Exclusive Interview: The Poet King Author Ilana C. Myer


With The Poet King (hardcover, Kindle) writer Ilana C. Myer is concluding The Harp And Ring Sequence trilogy she began in 2015 with Last Song Before Night and continued in 2018’s Fire Dance. In the following email interview, she explains what influenced and inspired both this series and its finale.

Ilana C. Myer The Poet King The Harp And Ring Sequence Last Song Before Night Fire Dance

Let’s start with a bit of background. What is The Harp And Ring Sequence about and what kind of world is it set in?

In the world of these novels, art and magic are intertwined, and poets hold magical and political power — with all the potential for corruption and abuses, as well as beauty, that that entails. I drew inspiration from a variety of influences, including Celtic literature, the troubadours, and — beginning from Fire Dance — Middle Eastern magic.

And is this a trilogy like how The Lord Of The Rings is a trilogy because it’s one story split into three books?

Each book tells its own self-contained story, while the three together tell an overarching story that is completed at the end.

So then what is The Poet King about and how does it connect, both narratively and chronologically, to the previous book, Fire Dance?

The first in the series, Last Song Before Night, is the tale of a quest to recover lost enchantments. The second, Fire Dance, explores the magical and political consequences of this recovery — some of which can be deadly. This theme carries through to the finale in The Poet King.

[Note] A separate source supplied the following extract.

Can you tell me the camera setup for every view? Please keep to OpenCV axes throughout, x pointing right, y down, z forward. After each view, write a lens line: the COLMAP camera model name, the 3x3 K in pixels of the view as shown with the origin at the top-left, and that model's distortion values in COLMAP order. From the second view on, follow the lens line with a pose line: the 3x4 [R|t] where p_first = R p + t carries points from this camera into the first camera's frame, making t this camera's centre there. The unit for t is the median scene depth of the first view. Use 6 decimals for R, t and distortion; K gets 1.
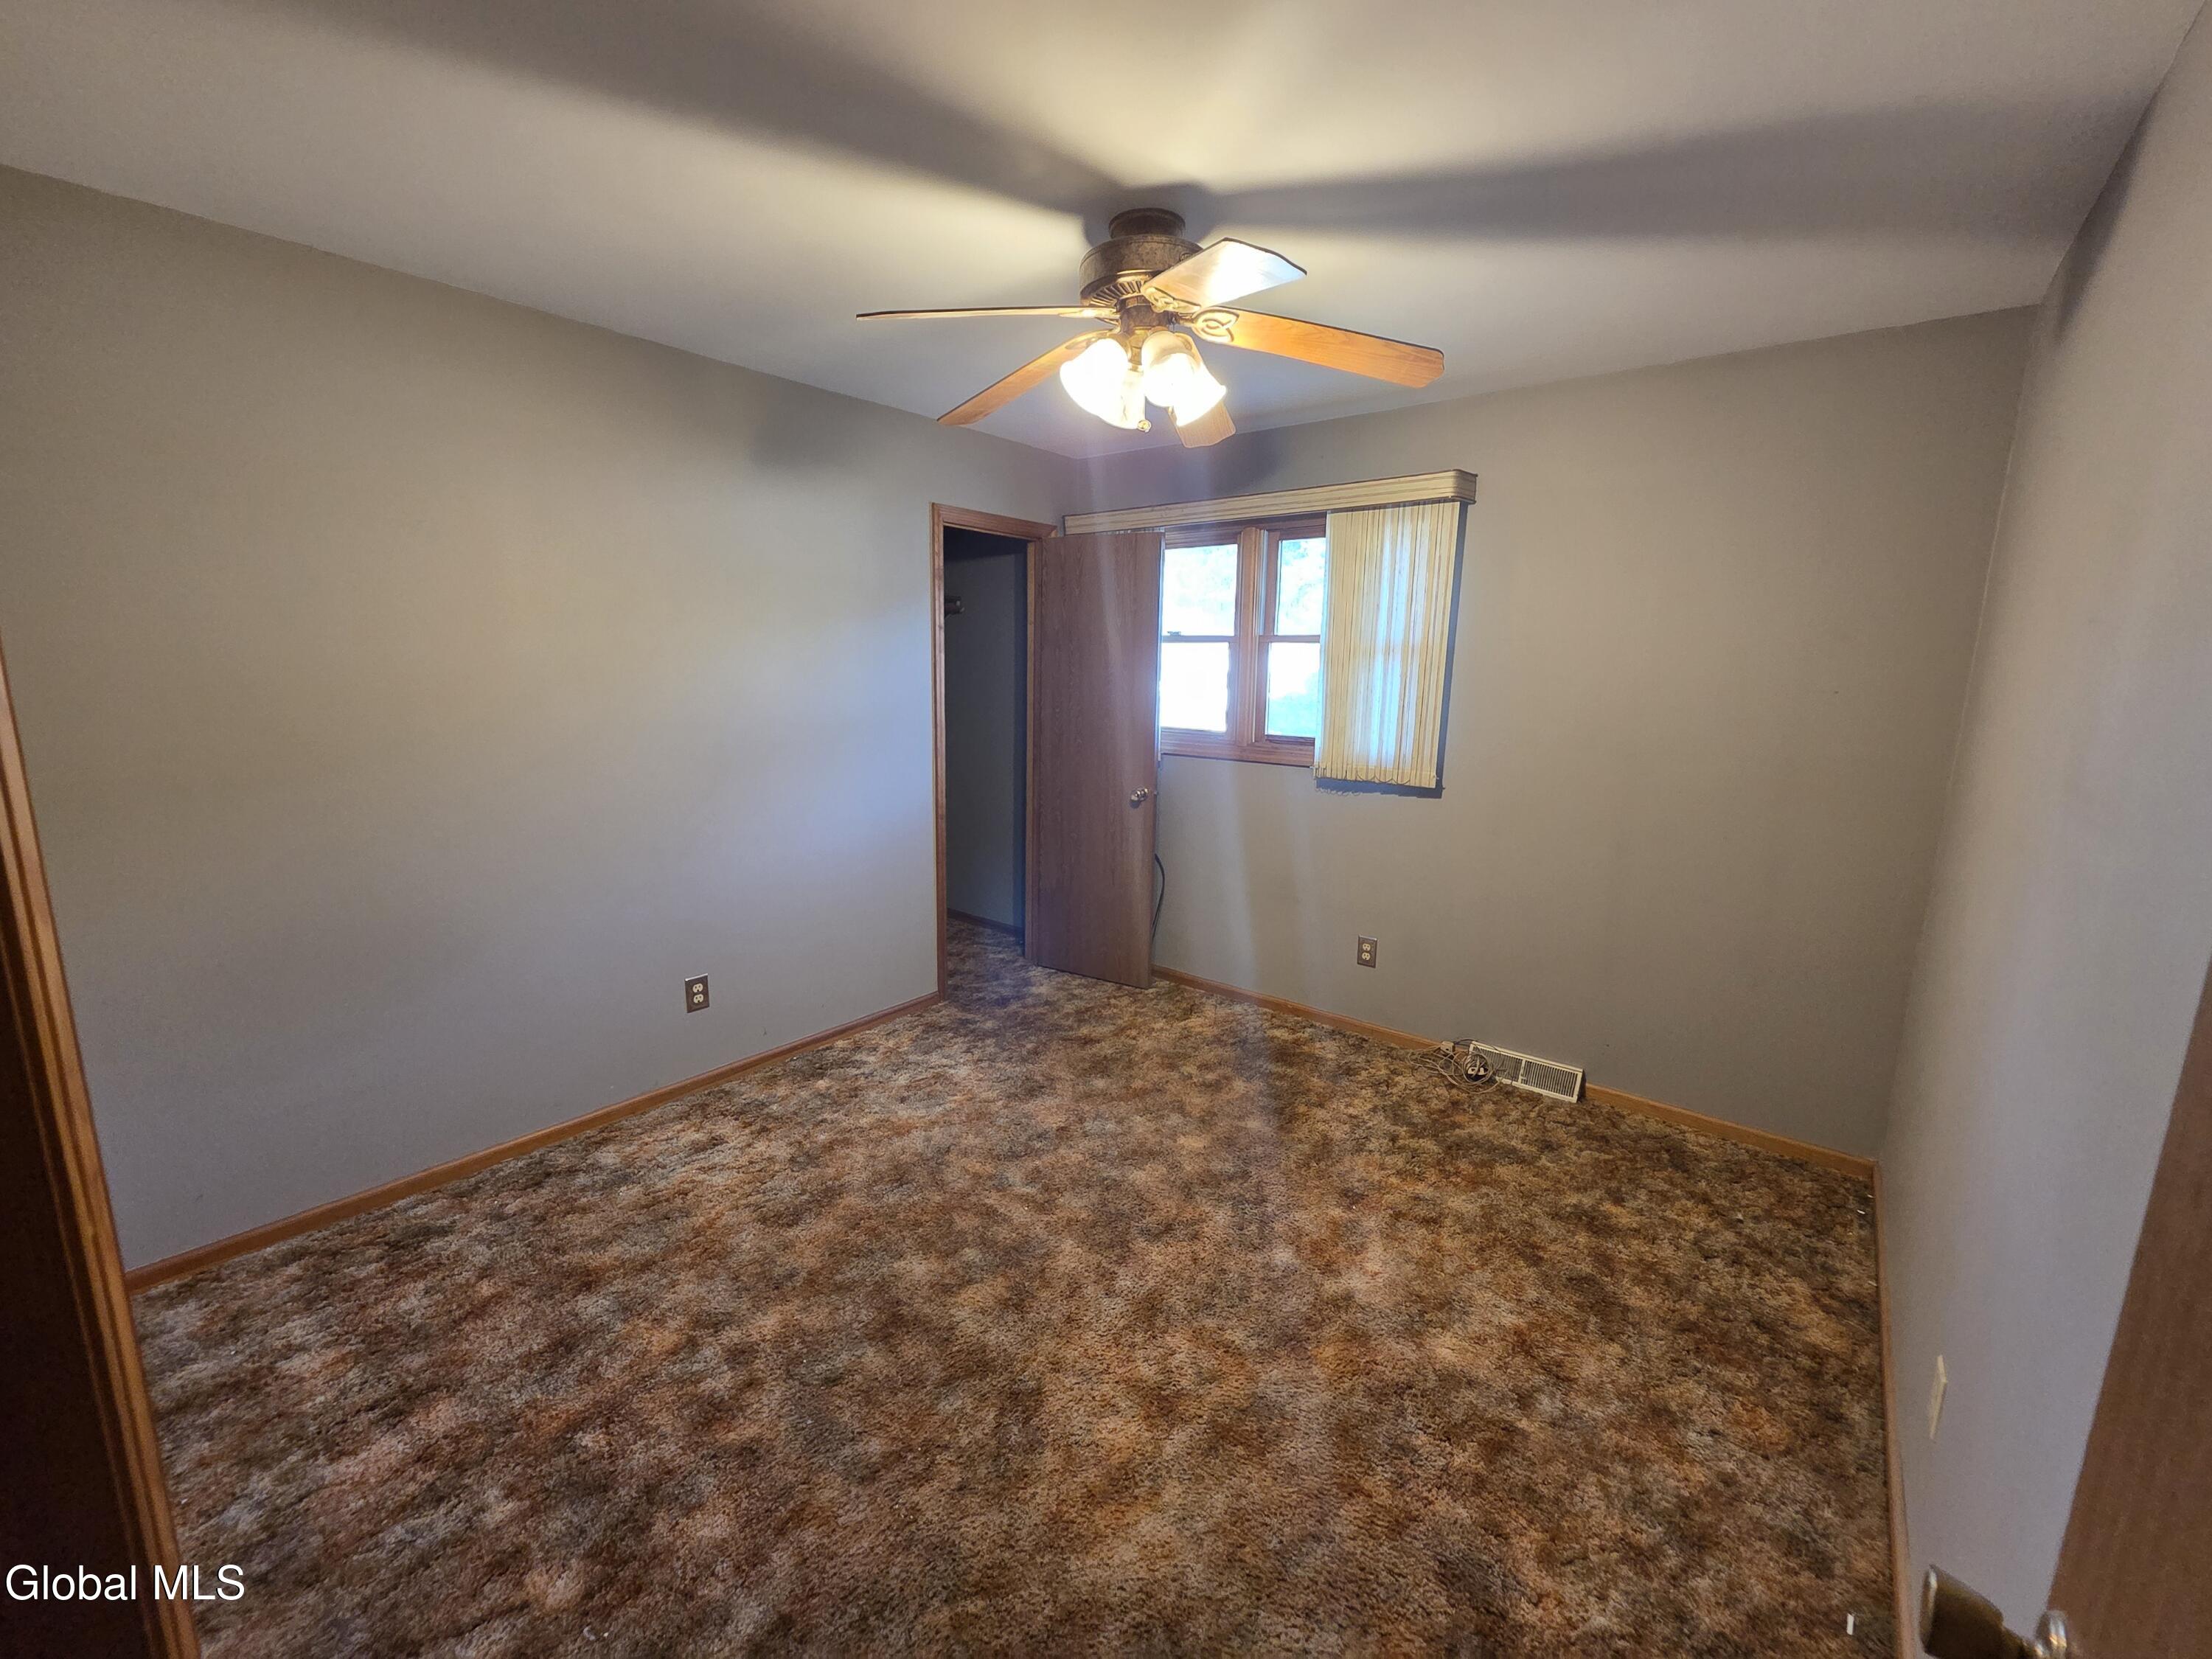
lens RADIAL K [[915.8, 0, 1110.3], [0, 915.8, 829.6], [0, 0, 1]] dist [0.002277, 0.000192]
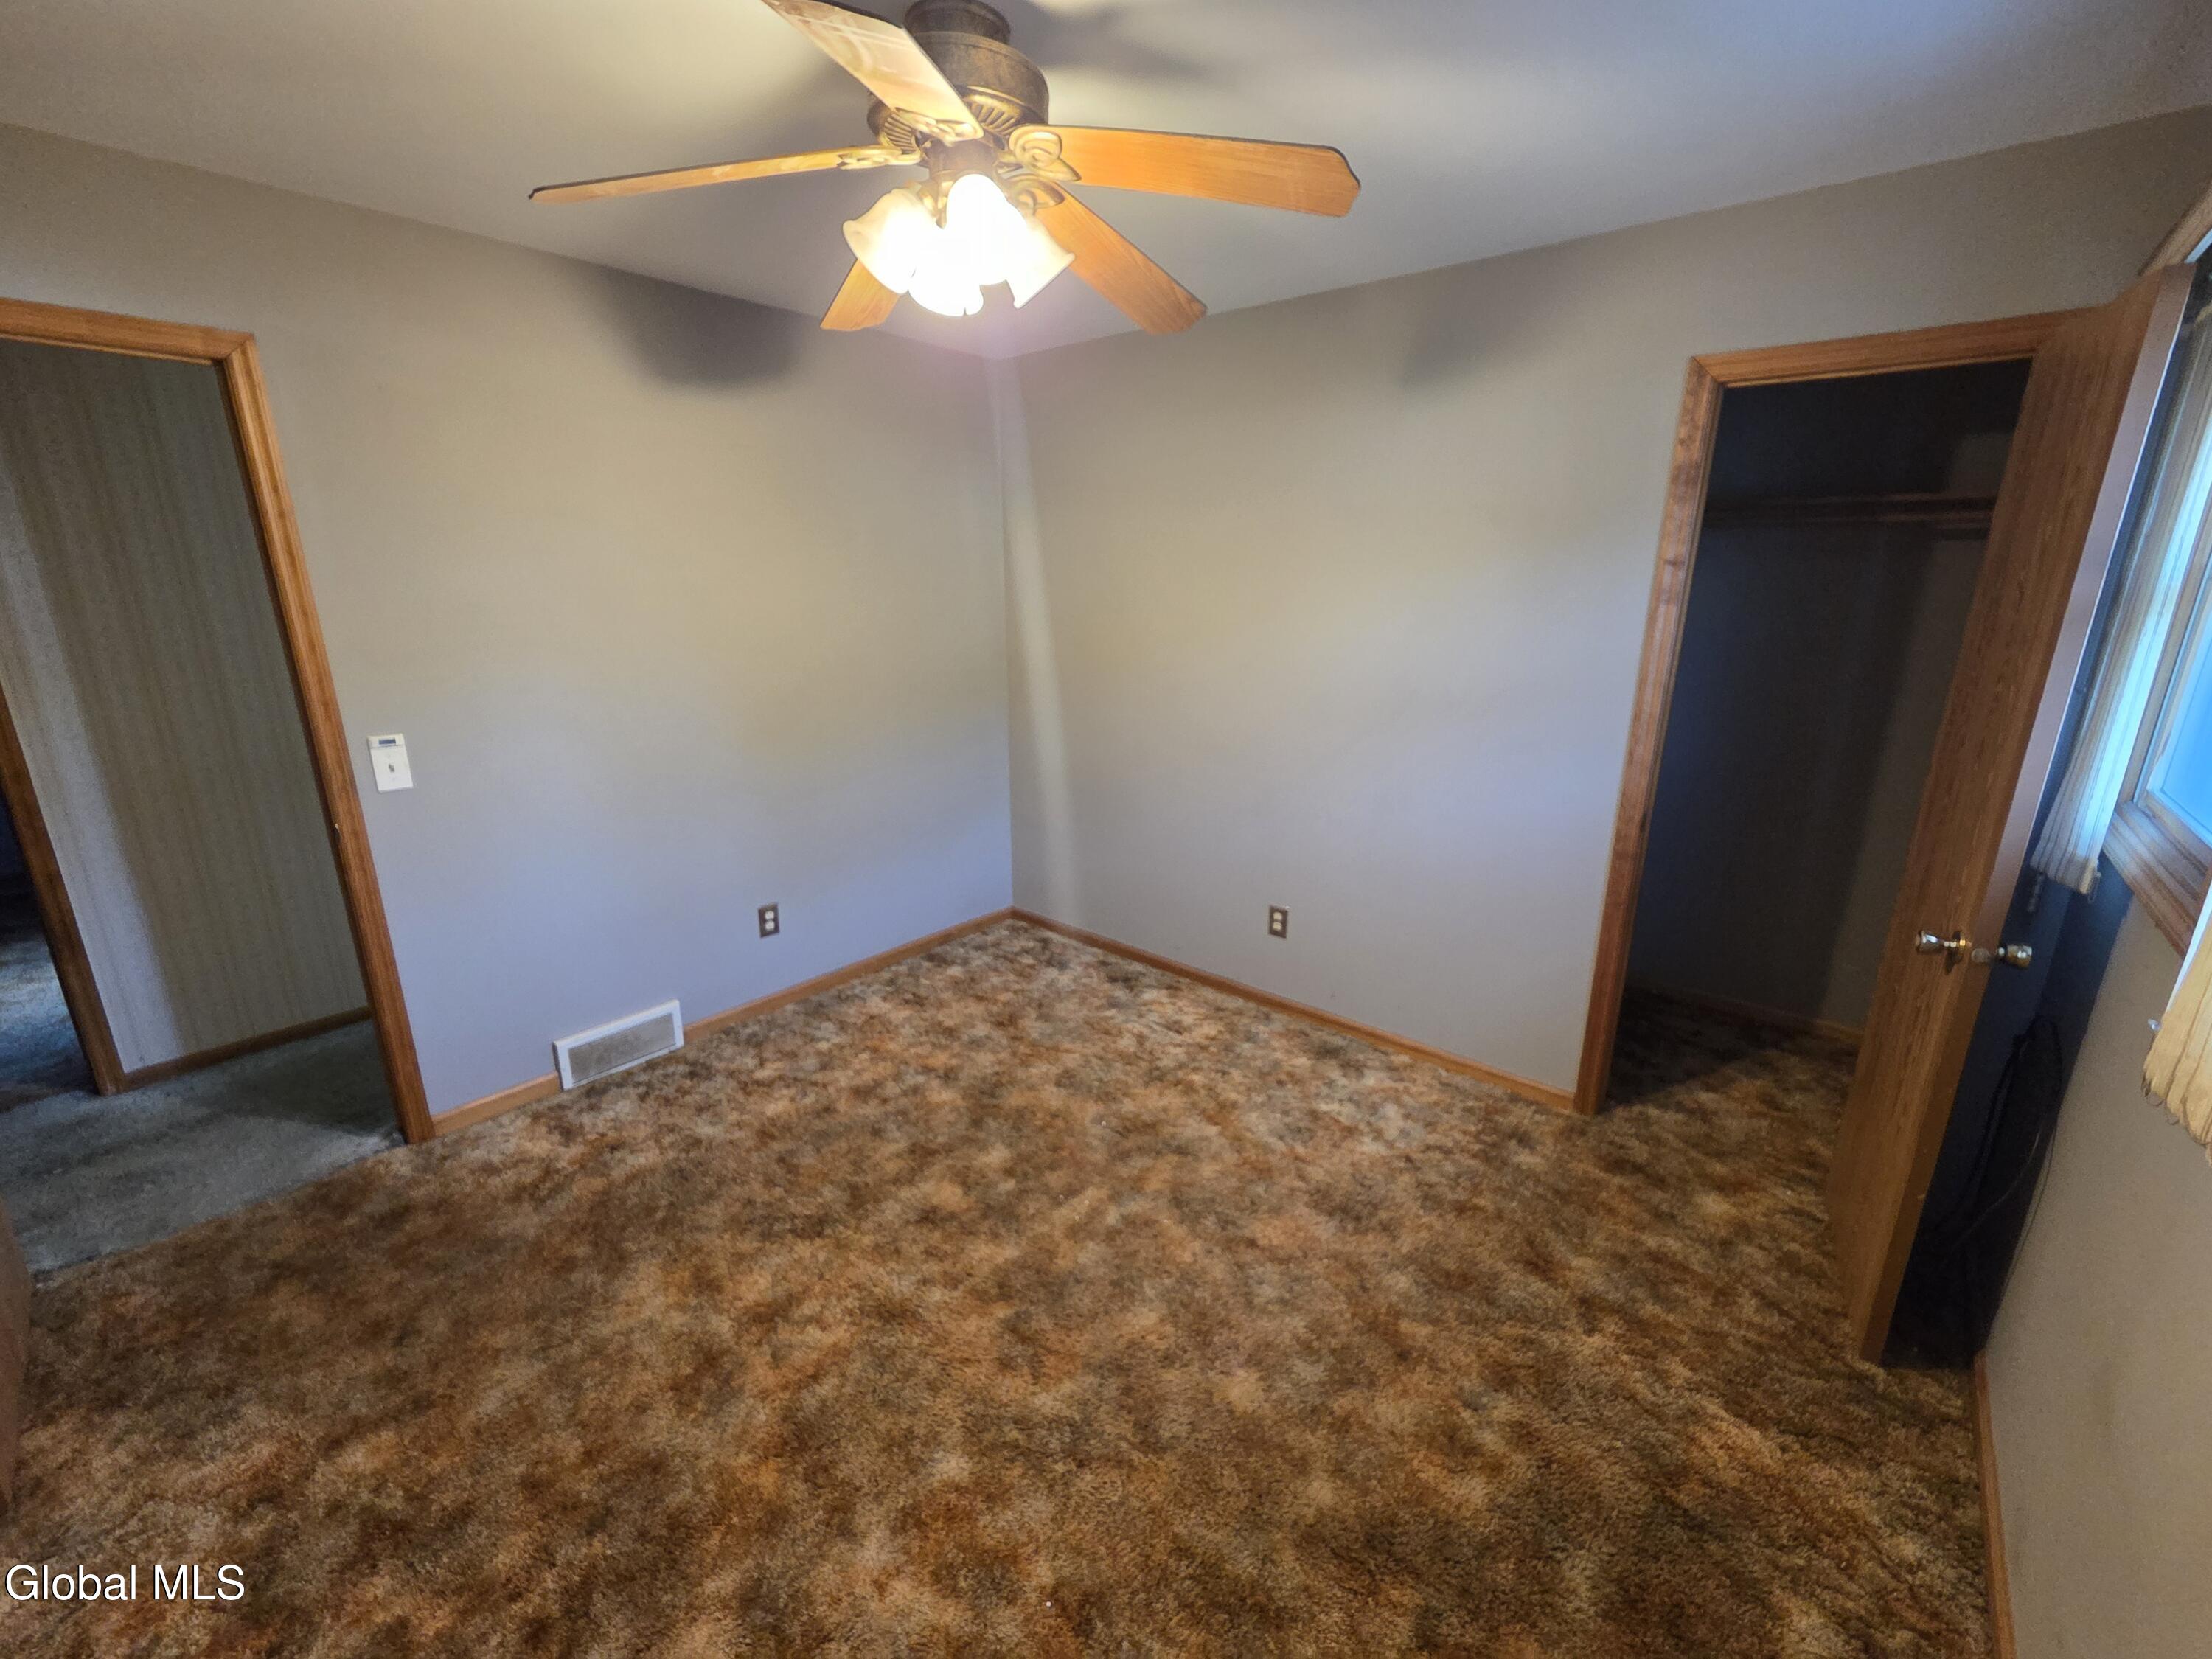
lens RADIAL K [[915.8, 0, 1110.3], [0, 915.8, 829.6], [0, 0, 1]] dist [0.002277, 0.000192]
pose [[-0.029534, 0.253464, -0.966894, 0.741628], [-0.189064, 0.948438, 0.254401, -0.209386], [0.981521, 0.190318, 0.019910, 0.998893]]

When in the process of writing these books did you come up with the idea for The Poet King and how did that idea evolve between when you first conceived it and when you finished this novel?

There is a moment, almost exactly midway through The Poet King, which I won’t spoil for obvious reasons but which formed the basis for the novel. The novel expanded outward and took shape from that moment, the way a clay pot takes shape on the wheel.

The Poet King, like the other books in The Harp And Ring Sequence, has been called an epic fantasy tale. Is that how you’d describe it?

One thing I love about writing fantasy is how much creative freedom it affords. My books are epic fantasy but I also employ elements of mystery, psychological thriller, and character-driven literary fiction.

So are there any writers, or specific novels or stories, that were a big influence on The Poet King but not on Last Song Before Night or Fire Dance?

For Last Song Before Night, I read Celtic myth and literature, including the staggeringly beautiful Sweeney Astray by Seamus Heaney and lesser-known Celtic tales. This was also when I read everything I could about medieval history with a focus on twelfth century France.

For Fire Dance, I turned to Moorish Spain — inspired by a trip to Cordoba and Seville — and incorporated elements of Middle Eastern magic. The book in essence turns like a spiral between two contrasting elements, Celtic and Middle Eastern, until the two are wound together.

The Poet King was a return home after Fire Dance — it meant going back to the original source material and taking a deeper plunge. The tale itself is a circling back to the roots of the poets’ ancient magic, to their origin story; that meant, for me, a return to Celtic myth and literature in all its forms — including Arthurian literature like Culhwch And Olwen, the stories of Chretien de Troyes, and more. I also continued what in recent years has been a developing fascination with Greek mythology and literature.

Ilana C. Myer The Poet King The Harp And Ring Sequence Last Song Before Night Fire Dance

Finally, if someone wanted to make The Harp And Ring Sequence into a movie, show, or game, which would you prefer?

I have no idea what would work best, but as a kid of the ’80s and ’90s, I am a fan of the bygone Sierra adventure games and would happily see my books be turned into one of these. If the year were 1995.

On a more serious note, I’m enjoying the Golden Age of TV like everyone else, and think the capacity for great long-form storytelling on TV has been a highlight in an otherwise bleak political landscape.